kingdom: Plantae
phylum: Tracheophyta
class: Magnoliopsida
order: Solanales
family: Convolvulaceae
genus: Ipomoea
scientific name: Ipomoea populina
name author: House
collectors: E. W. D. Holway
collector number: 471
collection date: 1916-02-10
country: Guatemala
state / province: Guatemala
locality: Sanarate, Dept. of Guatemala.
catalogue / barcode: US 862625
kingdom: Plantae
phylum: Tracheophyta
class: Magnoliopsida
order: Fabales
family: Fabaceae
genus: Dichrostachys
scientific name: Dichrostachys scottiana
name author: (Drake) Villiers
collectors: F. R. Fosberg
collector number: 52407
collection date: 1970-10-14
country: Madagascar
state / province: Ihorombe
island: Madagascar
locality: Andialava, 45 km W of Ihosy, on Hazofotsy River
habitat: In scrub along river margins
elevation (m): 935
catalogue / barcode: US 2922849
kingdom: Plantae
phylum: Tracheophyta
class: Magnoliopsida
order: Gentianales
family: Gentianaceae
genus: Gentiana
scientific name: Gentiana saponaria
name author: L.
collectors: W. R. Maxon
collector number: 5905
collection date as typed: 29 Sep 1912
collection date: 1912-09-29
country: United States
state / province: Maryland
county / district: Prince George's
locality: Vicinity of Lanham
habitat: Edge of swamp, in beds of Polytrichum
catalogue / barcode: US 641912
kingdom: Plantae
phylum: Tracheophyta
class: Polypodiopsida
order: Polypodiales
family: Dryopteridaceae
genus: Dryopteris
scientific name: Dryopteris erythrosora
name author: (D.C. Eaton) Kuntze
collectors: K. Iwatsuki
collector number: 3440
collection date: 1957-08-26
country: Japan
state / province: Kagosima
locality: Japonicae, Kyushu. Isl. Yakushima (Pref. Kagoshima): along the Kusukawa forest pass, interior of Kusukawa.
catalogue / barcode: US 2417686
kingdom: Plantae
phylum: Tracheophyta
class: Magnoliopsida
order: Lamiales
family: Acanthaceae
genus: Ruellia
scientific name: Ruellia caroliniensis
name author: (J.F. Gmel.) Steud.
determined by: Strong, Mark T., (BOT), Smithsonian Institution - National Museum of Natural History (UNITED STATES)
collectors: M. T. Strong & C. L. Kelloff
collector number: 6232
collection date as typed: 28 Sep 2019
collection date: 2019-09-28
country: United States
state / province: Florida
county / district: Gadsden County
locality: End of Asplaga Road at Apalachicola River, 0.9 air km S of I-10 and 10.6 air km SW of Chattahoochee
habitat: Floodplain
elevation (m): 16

# # # # #

Revise these lines by changing every "collectors" to "collected by", keeping everything else the same.

Response to this task:
kingdom: Plantae
phylum: Tracheophyta
class: Magnoliopsida
order: Solanales
family: Convolvulaceae
genus: Ipomoea
scientific name: Ipomoea populina
name author: House
collected by: E. W. D. Holway
collector number: 471
collection date: 1916-02-10
country: Guatemala
state / province: Guatemala
locality: Sanarate, Dept. of Guatemala.
catalogue / barcode: US 862625
kingdom: Plantae
phylum: Tracheophyta
class: Magnoliopsida
order: Fabales
family: Fabaceae
genus: Dichrostachys
scientific name: Dichrostachys scottiana
name author: (Drake) Villiers
collected by: F. R. Fosberg
collector number: 52407
collection date: 1970-10-14
country: Madagascar
state / province: Ihorombe
island: Madagascar
locality: Andialava, 45 km W of Ihosy, on Hazofotsy River
habitat: In scrub along river margins
elevation (m): 935
catalogue / barcode: US 2922849
kingdom: Plantae
phylum: Tracheophyta
class: Magnoliopsida
order: Gentianales
family: Gentianaceae
genus: Gentiana
scientific name: Gentiana saponaria
name author: L.
collected by: W. R. Maxon
collector number: 5905
collection date as typed: 29 Sep 1912
collection date: 1912-09-29
country: United States
state / province: Maryland
county / district: Prince George's
locality: Vicinity of Lanham
habitat: Edge of swamp, in beds of Polytrichum
catalogue / barcode: US 641912
kingdom: Plantae
phylum: Tracheophyta
class: Polypodiopsida
order: Polypodiales
family: Dryopteridaceae
genus: Dryopteris
scientific name: Dryopteris erythrosora
name author: (D.C. Eaton) Kuntze
collected by: K. Iwatsuki
collector number: 3440
collection date: 1957-08-26
country: Japan
state / province: Kagosima
locality: Japonicae, Kyushu. Isl. Yakushima (Pref. Kagoshima): along the Kusukawa forest pass, interior of Kusukawa.
catalogue / barcode: US 2417686
kingdom: Plantae
phylum: Tracheophyta
class: Magnoliopsida
order: Lamiales
family: Acanthaceae
genus: Ruellia
scientific name: Ruellia caroliniensis
name author: (J.F. Gmel.) Steud.
determined by: Strong, Mark T., (BOT), Smithsonian Institution - National Museum of Natural History (UNITED STATES)
collected by: M. T. Strong & C. L. Kelloff
collector number: 6232
collection date as typed: 28 Sep 2019
collection date: 2019-09-28
country: United States
state / province: Florida
county / district: Gadsden County
locality: End of Asplaga Road at Apalachicola River, 0.9 air km S of I-10 and 10.6 air km SW of Chattahoochee
habitat: Floodplain
elevation (m): 16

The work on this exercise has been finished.